Gaming concessionaires will be required to inform the Macau chief executive about any “major financial decision” involving amounts higher than what is proposed in their concession contracts, or else face a fine of up to MOP5 million or even possible license revocation, local media reports.
This was one of the proposed amendments to the gaming law, which was discussed during the 10th session of the Legislative Assembly second standing committee.
Speaking to local media after the meeting, head of the Legislative Assembly commission Chan Chak Mo said that each concession contract will establish a proposed predicted investment volume to be carried out by the operator. Any changes in the amount which is higher than what is proposed in the concession contract will need to be communicated to the chief executive.

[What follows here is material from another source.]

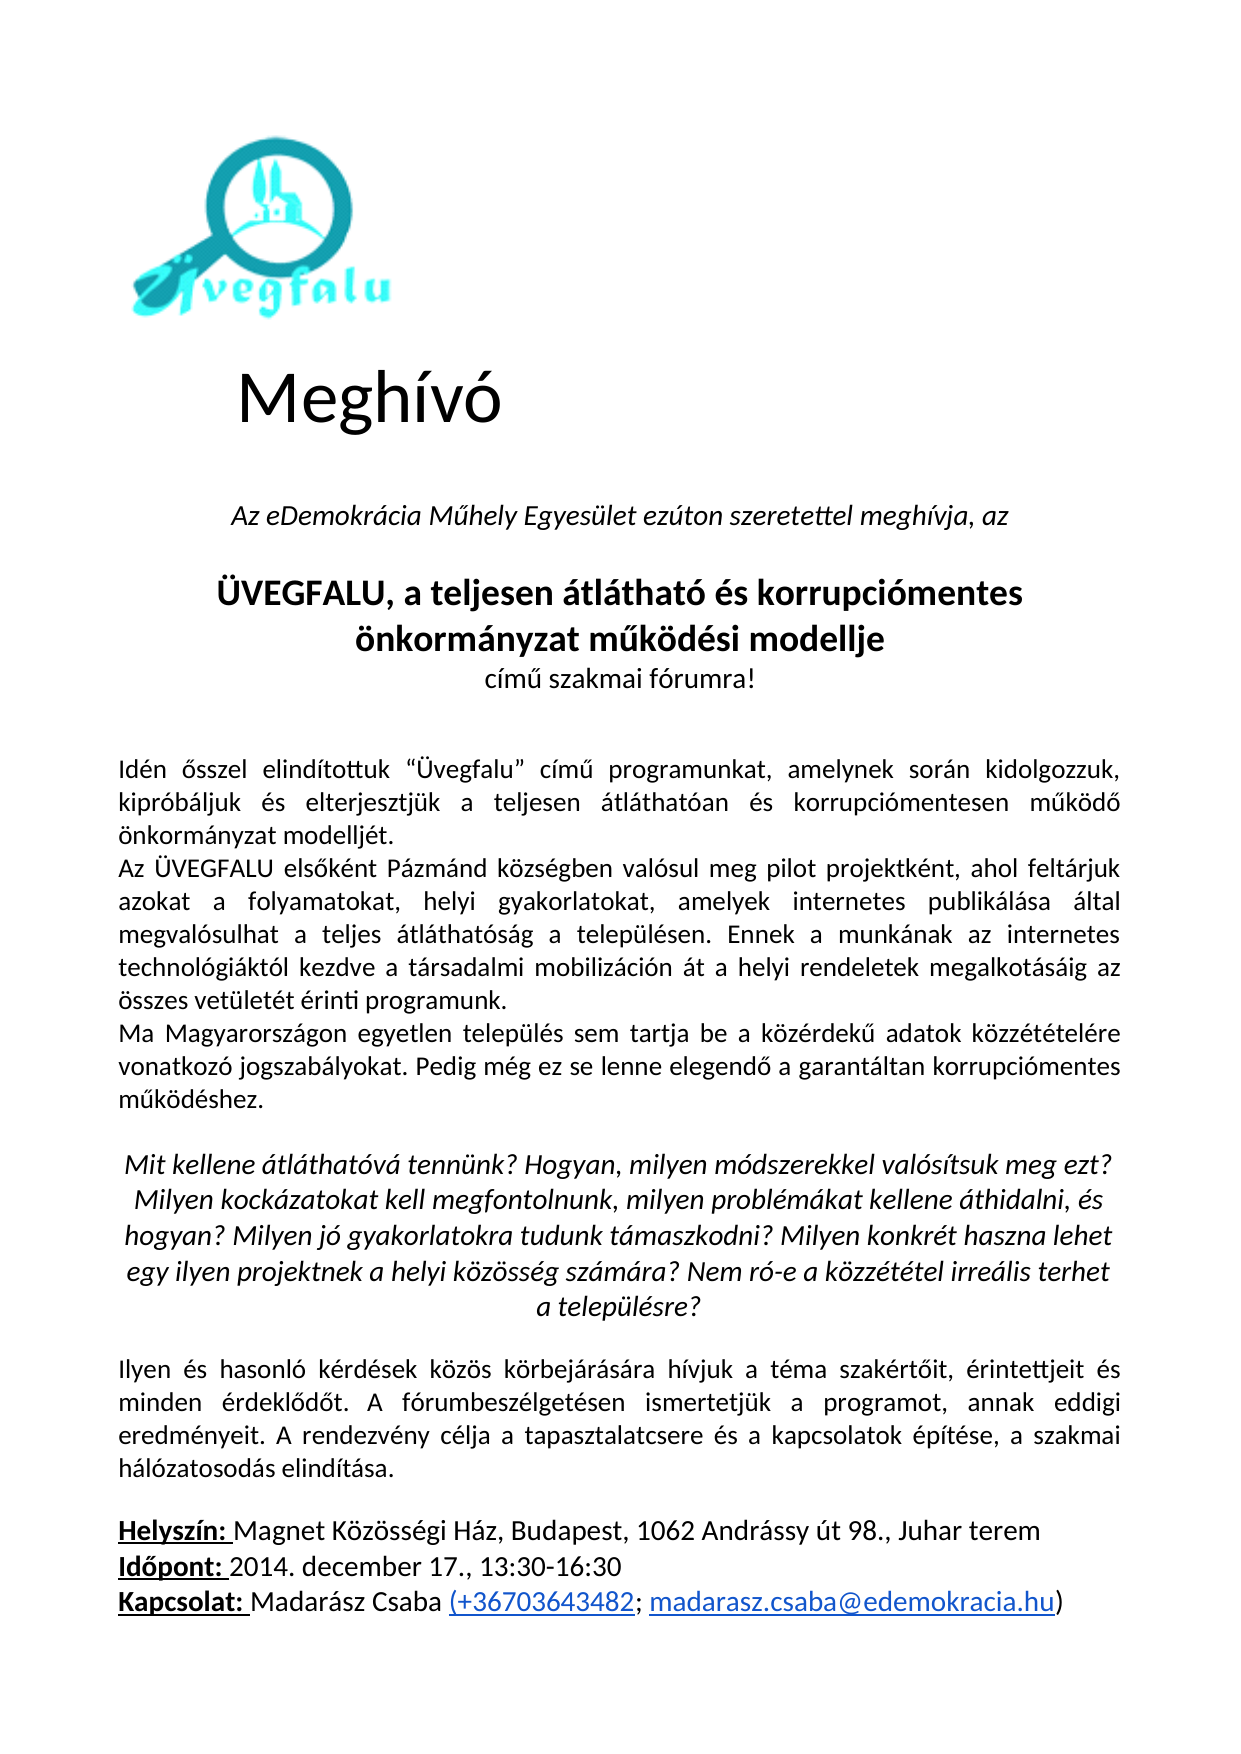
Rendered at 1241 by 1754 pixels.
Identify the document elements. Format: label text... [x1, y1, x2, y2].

“According to the government, this would depend on the scale of each operator or the different phases of its investment. If its predicted investment is MOP5 billion and the amount is deemed not enough later, it can be increased but this needs to be communicated to the CE,” said Chan, quoted by Macau Business.
“However, this might not just involve a change in the investment amount, it could just be a change in the investment strategy. Government representatives did not specify this. The most important is the changes involve amounts higher than what is predicted in the concession contract”
Chan said that any concessionaire that fails to inform the CE would be fined between MOP2 million and MOP5 billion (US$620,000) or could even have their gaming license revoked.
“I believe this fine infraction could be considered a contract breach or even lead to a concession contract to be revoked,” Chan said
Authorities did not specify what defines a “major financial decision” and did not clarify whether they include the concession holder or the parent controlling entity as well.
It was also questioned whether a dividend distribution could be classified as a major financial decision, though this has also not been made clear.
According to Macau TDM, other items discussed during the second standing committee session is a proposal that requires concessionaires to sell their shares only to existing shareholders. Should a third party signal intention to buy shares, they would need to undergo qualification / suitability assessments.
Another proposed amendment suggests that each gaming junket operator will only be allowed to do business with one concessionaire and is only allowed to earn commission.